First thing is to try to run the code on CPU. CPU code has more checks so it will possibly return a better error message.
If the CPU code runs without error, then run the same thing with CUDA_LAUNCH_BLOCKING=1 to get a proper error message and stack trace.

illusionsofa · June 3, 2019, 12:53pm

Oh yes, changing the c_out fixed my problem, thank you for the suggestion!

Do you plan on making pretrained Imagenet models for each of the networks as well in the near future?

Seb · June 3, 2019, 1:08pm

Great!
I am not sure about pretrained models. Maybe we can figure out how to convert the weights from Tensorflow (or reuse the conversion done by other Pytorch implementations)

Current goal is to have efficientnet.py code be closer in style to xresnet.py and integrated to fastai so that we can more easily experiment with the model. I like Jeremy’s goal of having the whole model fit on one screen.

If you have a need for pretrained models, I recommend checking out other Pytorch repos such as this one

Seb · June 3, 2019, 5:17pm

Don’t rush using my repo; I just fixed a couple issues, namely squeeze-ex and drop-connect were not being used in the model…
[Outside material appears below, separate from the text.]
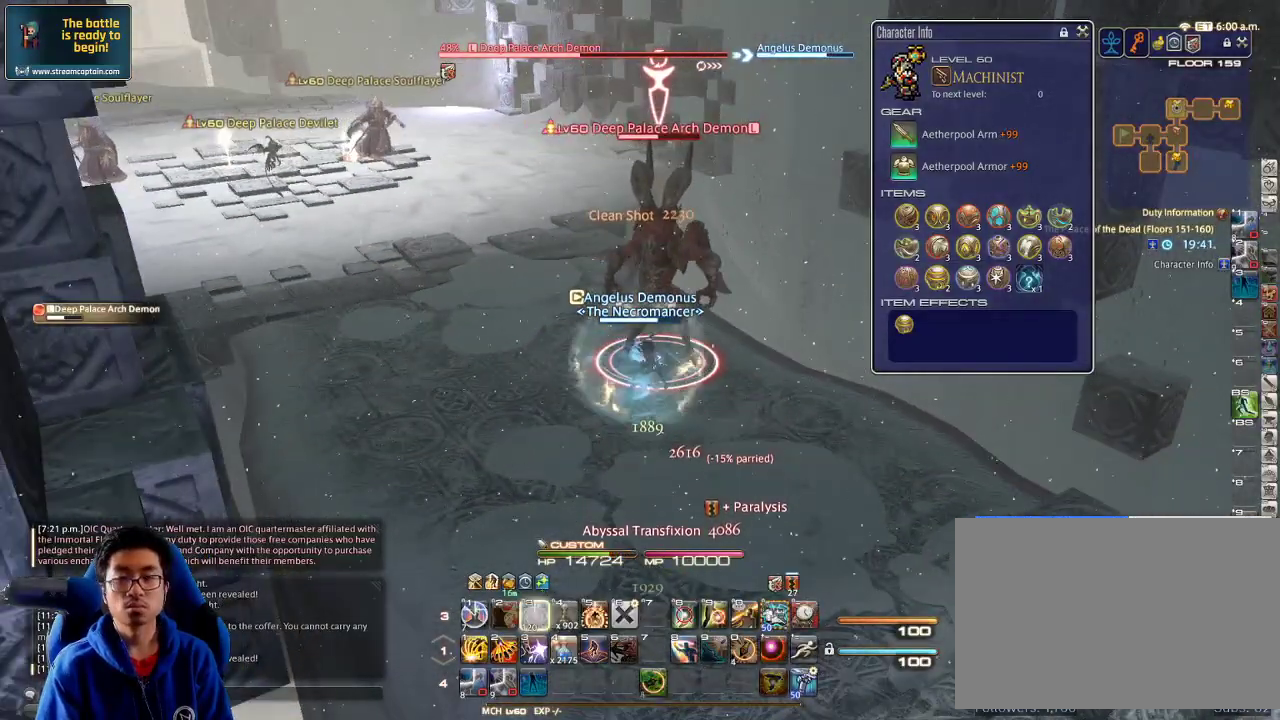
{"keys": ["alt_r"], "events": [[33, "alt_r", "up"], [33, "w", "down"], [100, "d", "down"], [200, "alt_r", "down"], [200, "w", "up"], [233, "d", "up"], [333, "5", "down"], [400, "5", "up"]]}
Seb · June 3, 2019, 6:23pm

LessW2020:

They are a bit different - drop connect is different than dropout:
dropout is for the activations, and drop_connect is for the weights .
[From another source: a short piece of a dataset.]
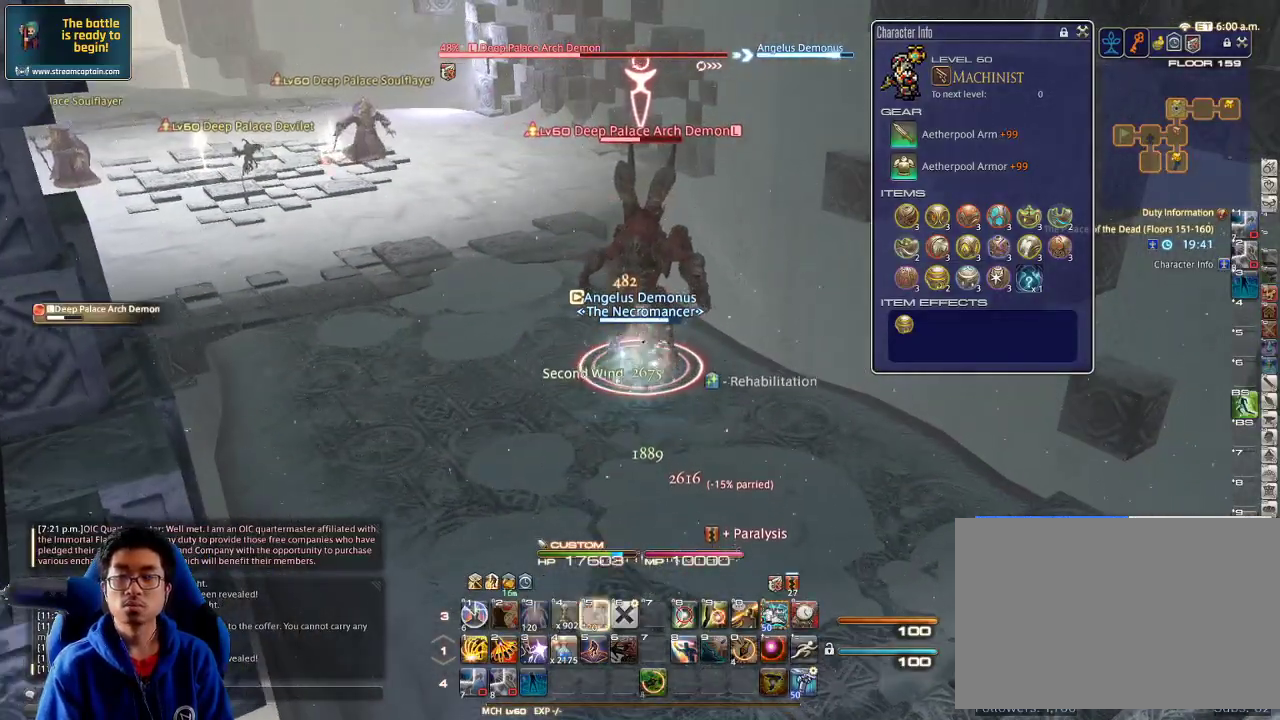
{"keys": ["a", "p"], "events": [[100, "5", "down"], [433, "5", "up"], [467, "alt_r", "up"], [500, "a", "down"], [500, "p", "down"]]}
Here’s the code I just checked in for the drop_connect for my implementation:

class Drop_Connect(nn.Module):
"""create a tensor mask and apply to inputs, for removing drop_ratio % of weights"""
def __init__(self, drop_ratio=0):
    super().__init__()
    self.keep_percent = 1.0 - drop_ratio

def forward(self, x):
    if not self.training():
        return x
    
    batch_size = x.size(0)
    random_tensor = self.keep_percent
    random_tensor += torch.rand([batch_size, 1, 1, 1], dtype=x.dtype)
    binary_tensor = torch.floor(random_tensor)
    output = x / self.keep_percent * binary_tensor
    
    return output

IME this class implementation doesn’t play well with fp16 training… I had to go back to the function version.

LessW2020 · June 3, 2019, 8:28pm

Thanks for the update. I just checked your code, I see you are avoiding the self. usage /storage to avoid a device conflict?
Ok I’ll update mine to match.

Seb · June 3, 2019, 9:36pm

I did get a device conflict with

random_tensor += torch.rand([batch_size, 1, 1, 1], dtype=x.dtype,device=x.device)

And thus added device = x.device. That same line caused issues with dtype when using fp16.

I’m a bit unsure as to what’s going on. That function worked fine without making the device explicit in another Pytorch implementation. And it’s the same code that works with fp16 in a function but not in a module.

I didn’t purposefully avoid using self for device conflicts.